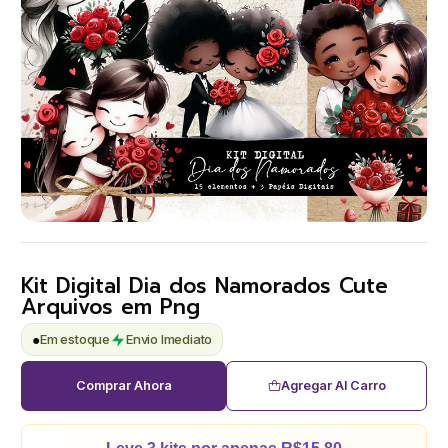
Kit Digital Dia dos Namorados Cute
Arquivos em Png
●
Em estoque
Envio Imediato
Comprar Ahora
Agregar Al Carro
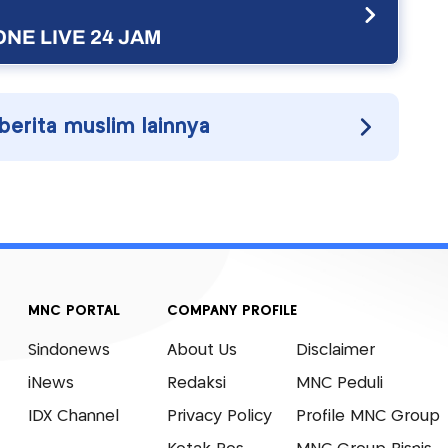
NE LIVE 24 JAM
 berita muslim lainnya
MNC PORTAL
COMPANY PROFILE
Sindonews
About Us
Disclaimer
iNews
Redaksi
MNC Peduli
IDX Channel
Privacy Policy
Profile MNC Group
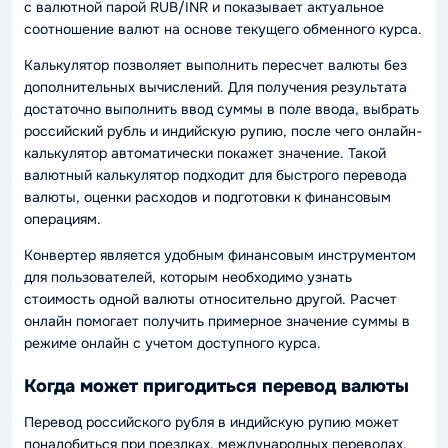
с валютной парой RUB/INR и показывает актуальное
соотношение валют на основе текущего обменного курса.
Калькулятор позволяет выполнить пересчет валюты без
дополнительных вычислений. Для получения результата
достаточно выполнить ввод суммы в поле ввода, выбрать
российский рубль и индийскую рупию, после чего онлайн-
калькулятор автоматически покажет значение. Такой
валютный калькулятор подходит для быстрого перевода
валюты, оценки расходов и подготовки к финансовым
операциям.
Конвертер является удобным финансовым инструментом
для пользователей, которым необходимо узнать
стоимость одной валюты относительно другой. Расчет
онлайн помогает получить примерное значение суммы в
режиме онлайн с учетом доступного курса.
Когда может пригодиться перевод валюты
Перевод российского рубля в индийскую рупию может
понадобиться при поездках, международных переводах,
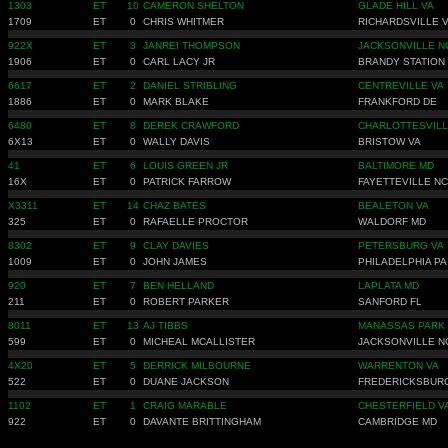
1303
ET
10
CAMERON SHELTON
GLADE HILL VA
1709
ET
0
CHRIS WHITMER
RICHARDSVILLE 
922X
ET
3
JANREI THOMPSON
JACKSONVILLE N
1906
ET
0
CARL LACY JR
BRANDY STATION
6617
ET
2
DANIEL STRIBLING
CENTREVILLE VA
1886
ET
0
MARK BLAKE
FRANKFORD DE
6480
ET
8
DEREK CRAWFORD
CHARLOTTESVILL
6X13
ET
0
WALLY DAVIS
BRISTOW VA
41
ET
6
LOUIS GREEN JR
BALTIMORE MD
16X
ET
0
PATRICK FARROW
FAYETTEVILLE NC
X3311
ET
14
CHAZ BATES
BEALETON VA
325
ET
0
RAFAELLE PROCTOR
WALDORF MD
8302
ET
9
CLAY DAVIES
PETERSBURG VA
1009
ET
0
JOHN JAMES
PHILADELPHIA PA
920
ET
7
BEN HELLAND
LAPLATA MD
211
ET
0
ROBERT PARKER
SANFORD FL
8011
ET
13
AJ TIBBS
MANASSAS PARK
599
ET
0
MICHEAL MCALLISTER
JACKSONVILLE N
4X20
ET
5
DERRICK MILBOURNE
WARRENTON VA
522
ET
0
DUANE JACKSON
FREDERICKSBUR
1102
ET
1
CRAIG MARABLE
CHESTERFIELD V
922
ET
0
DAVANTE BRITTINGHAM
CAMBRIDGE MD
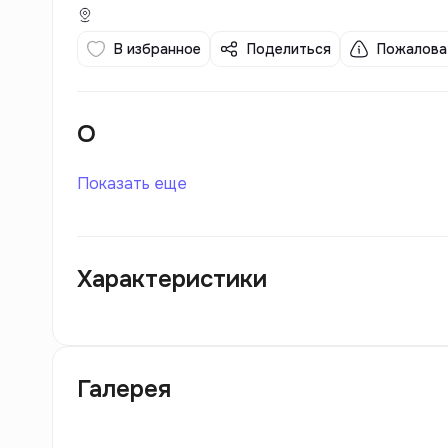
В избранное
Поделиться
Пожалова
О
Показать еще
Характеристики
Галерея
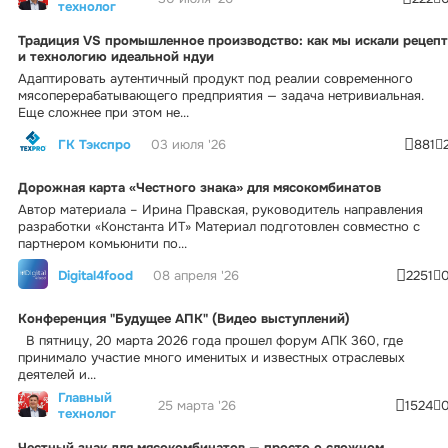
технолог
Традиция VS промышленное производство: как мы искали рецепт
и технологию идеальной ндуи
Адаптировать аутентичный продукт под реалии современного
мясоперерабатывающего предприятия — задача нетривиальная.
Еще сложнее при этом не...
ГК Тэкспро
03 июля '26
881
Дорожная карта «Честного знака» для мясокомбинатов
Автор материала – Ирина Правская, руководитель направления
разработки «Константа ИТ» Материал подготовлен совместно с
партнером комьюнити по...
Digital4food
08 апреля '26
2251
Конференция "Будущее АПК" (Видео выступлений)
В пятницу, 20 марта 2026 года прошел форум АПК 360, где
принимало участие много именитых и известных отраслевых
деятелей и...
Главный
25 марта '26
1524
технолог
Честный знак для мясокомбинатов — просто о сложном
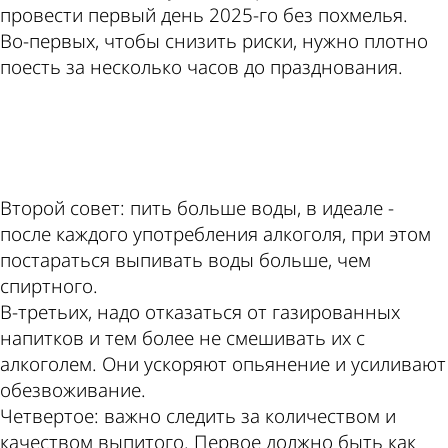
провести первый день 2025-го без похмелья.
Во-первых, чтобы снизить риски, нужно плотно
поесть за несколько часов до празднования.
ad
Второй совет: пить больше воды, в идеале -
после каждого употребления алкоголя, при этом
постараться выпивать воды больше, чем
спиртного.
В-третьих, надо отказаться от газированных
напитков и тем более не смешивать их с
алкоголем. Они ускоряют опьянение и усиливают
обезвоживание.
Четвертое: важно следить за количеством и
качеством выпитого. Первое должно быть как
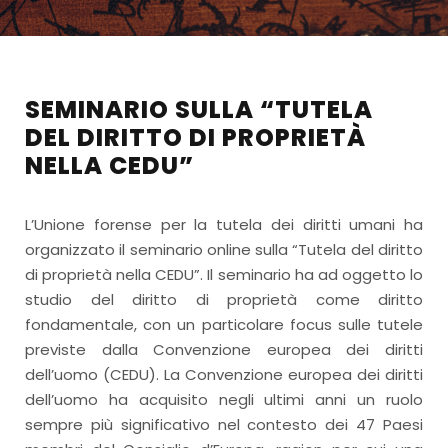
SEMINARIO SULLA “TUTELA
DEL DIRITTO DI PROPRIETÀ
NELLA CEDU”
L’Unione forense per la tutela dei diritti umani ha
organizzato il seminario online sulla “Tutela del diritto
di proprietà nella CEDU”. Il seminario ha ad oggetto lo
studio del diritto di proprietà come diritto
fondamentale, con un particolare focus sulle tutele
previste dalla Convenzione europea dei diritti
dell’uomo (CEDU). La Convenzione europea dei diritti
dell’uomo ha acquisito negli ultimi anni un ruolo
sempre più significativo nel contesto dei 47 Paesi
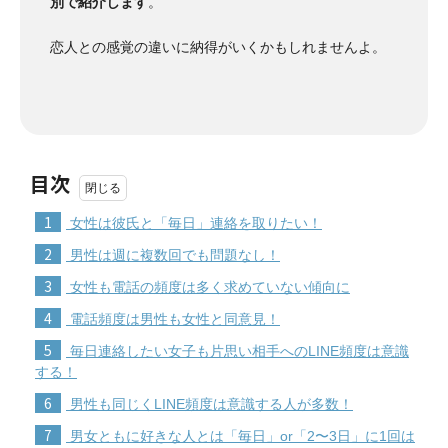
別で紹介します
。
恋人との感覚の違いに納得がいくかもしれませんよ。
目次
1
女性は彼氏と「毎日」連絡を取りたい！
2
男性は週に複数回でも問題なし！
3
女性も電話の頻度は多く求めていない傾向に
4
電話頻度は男性も女性と同意見！
5
毎日連絡したい女子も片思い相手へのLINE頻度は意識
する！
6
男性も同じくLINE頻度は意識する人が多数！
7
男女ともに好きな人とは「毎日」or「2〜3日」に1回は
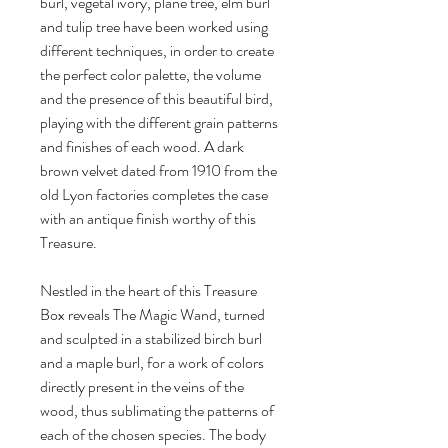
burl, vegetal ivory, plane tree, elm burl
and tulip tree have been worked using
different techniques, in order to create
the perfect color palette, the volume
and the presence of this beautiful bird,
playing with the different grain patterns
and finishes of each wood. A dark
brown velvet dated from 1910 from the
old Lyon factories completes the case
with an antique finish worthy of this
Treasure.
Nestled in the heart of this Treasure
Box reveals The Magic Wand, turned
and sculpted in a stabilized birch burl
and a maple burl, for a work of colors
directly present in the veins of the
wood, thus sublimating the patterns of
each of the chosen species. The body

**What is being asked**
Please rewrite all the lines above as a numbered list, skipping any blank lines and leaving the pictures out of your answer.

**Solution for this problem**
1. Kit Digital Dia dos Namorados Cute
2. Arquivos em Png
3. ●
4. Em estoque
5. Envio Imediato
6. Comprar Ahora
7. Agregar Al Carro
8. NE LIVE 24 JAM
9.  berita muslim lainnya
10. MNC PORTAL
11. COMPANY PROFILE
12. Sindonews
13. About Us
14. Disclaimer
15. iNews
16. Redaksi
17. MNC Peduli
18. IDX Channel
19. Privacy Policy
20. Profile MNC Group
21. с валютной парой RUB/INR и показывает актуальное
22. соотношение валют на основе текущего обменного курса.
23. Калькулятор позволяет выполнить пересчет валюты без
24. дополнительных вычислений. Для получения результата
25. достаточно выполнить ввод суммы в поле ввода, выбрать
26. российский рубль и индийскую рупию, после чего онлайн-
27. калькулятор автоматически покажет значение. Такой
28. валютный калькулятор подходит для быстрого перевода
29. валюты, оценки расходов и подготовки к финансовым
30. операциям.
31. Конвертер является удобным финансовым инструментом
32. для пользователей, которым необходимо узнать
33. стоимость одной валюты относительно другой. Расчет
34. онлайн помогает получить примерное значение суммы в
35. режиме онлайн с учетом доступного курса.
36. Когда может пригодиться перевод валюты
37. Перевод российского рубля в индийскую рупию может
38. понадобиться при поездках, международных переводах,
39. 1303
40. ET
41. 10
42. CAMERON SHELTON
43. GLADE HILL VA
44. 1709
45. ET
46. 0
47. CHRIS WHITMER
48. RICHARDSVILLE 
49. 922X
50. ET
51. 3
52. JANREI THOMPSON
53. JACKSONVILLE N
54. 1906
55. ET
56. 0
57. CARL LACY JR
58. BRANDY STATION
59. 6617
60. ET
61. 2
62. DANIEL STRIBLING
63. CENTREVILLE VA
64. 1886
65. ET
66. 0
67. MARK BLAKE
68. FRANKFORD DE
69. 6480
70. ET
71. 8
72. DEREK CRAWFORD
73. CHARLOTTESVILL
74. 6X13
75. ET
76. 0
77. WALLY DAVIS
78. BRISTOW VA
79. 41
80. ET
81. 6
82. LOUIS GREEN JR
83. BALTIMORE MD
84. 16X
85. ET
86. 0
87. PATRICK FARROW
88. FAYETTEVILLE NC
89. X3311
90. ET
91. 14
92. CHAZ BATES
93. BEALETON VA
94. 325
95. ET
96. 0
97. RAFAELLE PROCTOR
98. WALDORF MD
99. 8302
100. ET
101. 9
102. CLAY DAVIES
103. PETERSBURG VA
104. 1009
105. ET
106. 0
107. JOHN JAMES
108. PHILADELPHIA PA
109. 920
110. ET
111. 7
112. BEN HELLAND
113. LAPLATA MD
114. 211
115. ET
116. 0
117. ROBERT PARKER
118. SANFORD FL
119. 8011
120. ET
121. 13
122. AJ TIBBS
123. MANASSAS PARK
124. 599
125. ET
126. 0
127. MICHEAL MCALLISTER
128. JACKSONVILLE N
129. 4X20
130. ET
131. 5
132. DERRICK MILBOURNE
133. WARRENTON VA
134. 522
135. ET
136. 0
137. DUANE JACKSON
138. FREDERICKSBUR
139. 1102
140. ET
141. 1
142. CRAIG MARABLE
143. CHESTERFIELD V
144. 922
145. ET
146. 0
147. DAVANTE BRITTINGHAM
148. CAMBRIDGE MD
149. В избранное
150. Поделиться
151. Пожалова
152. О
153. Показать еще
154. Характеристики
155. Галерея
156. технолог
157. Традиция VS промышленное производство: как мы искали рецепт
158. и технологию идеальной ндуи
159. Адаптировать аутентичный продукт под реалии современного
160. мясоперерабатывающего предприятия — задача нетривиальная.
161. Еще сложнее при этом не...
162. ГК Тэкспро
163. 03 июля '26
164. 881
165. Дорожная карта «Честного знака» для мясокомбинатов
166. Автор материала – Ирина Правская, руководитель направления
167. разработки «Константа ИТ» Материал подготовлен совместно с
168. партнером комьюнити по...
169. Digital4food
170. 08 апреля '26
171. 2251
172. Конференция "Будущее АПК" (Видео выступлений)
173. В пятницу, 20 марта 2026 года прошел форум АПК 360, где
174. принимало участие много именитых и известных отраслевых
175. деятелей и...
176. Главный
177. 25 марта '26
178. 1524
179. технолог
180. Честный знак для мясокомбинатов — просто о сложном
181. провести первый день 2025-го без похмелья.
182. Во-первых, чтобы снизить риски, нужно плотно
183. поесть за несколько часов до празднования.
184. ad
185. Второй совет: пить больше воды, в идеале -
186. после каждого употребления алкоголя, при этом
187. постараться выпивать воды больше, чем
188. спиртного.
189. В-третьих, надо отказаться от газированных
190. напитков и тем более не смешивать их с
191. алкоголем. Они ускоряют опьянение и усиливают
192. обезвоживание.
193. Четвертое: важно следить за количеством и
194. качеством выпитого. Первое должно быть как
195. SEMINARIO SULLA “TUTELA
196. DEL DIRITTO DI PROPRIETÀ
197. NELLA CEDU”
198. L’Unione forense per la tutela dei diritti umani ha
199. organizzato il seminario online sulla “Tutela del diritto
200. di proprietà nella CEDU”. Il seminario ha ad oggetto lo
201. studio del diritto di proprietà come diritto
202. fondamentale, con un particolare focus sulle tutele
203. previste dalla Convenzione europea dei diritti
204. dell’uomo (CEDU). La Convenzione europea dei diritti
205. dell’uomo ha acquisito negli ultimi anni un ruolo
206. sempre più significativo nel contesto dei 47 Paesi
207. 別で紹介します
208. 。
209. 恋人との感覚の違いに納得がいくかもしれませんよ。
210. 目次
211. 1
212. 女性は彼氏と「毎日」連絡を取りたい！
213. 2
214. 男性は週に複数回でも問題なし！
215. 3
216. 女性も電話の頻度は多く求めていない傾向に
217. 4
218. 電話頻度は男性も女性と同意見！
219. 5
220. 毎日連絡したい女子も片思い相手へのLINE頻度は意識
221. する！
222. 6
223. 男性も同じくLINE頻度は意識する人が多数！
224. 7
225. 男女ともに好きな人とは「毎日」or「2〜3日」に1回は
226. burl, vegetal ivory, plane tree, elm burl
227. and tulip tree have been worked using
228. different techniques, in order to create
229. the perfect color palette, the volume
230. and the presence of this beautiful bird,
231. playing with the different grain patterns
232. and finishes of each wood. A dark
233. brown velvet dated from 1910 from the
234. old Lyon factories completes the case
235. with an antique finish worthy of this
236. Treasure.
237. Nestled in the heart of this Treasure
238. Box reveals The Magic Wand, turned
239. and sculpted in a stabilized birch burl
240. and a maple burl, for a work of colors
241. directly present in the veins of the
242. wood, thus sublimating the patterns of
243. each of the chosen species. The body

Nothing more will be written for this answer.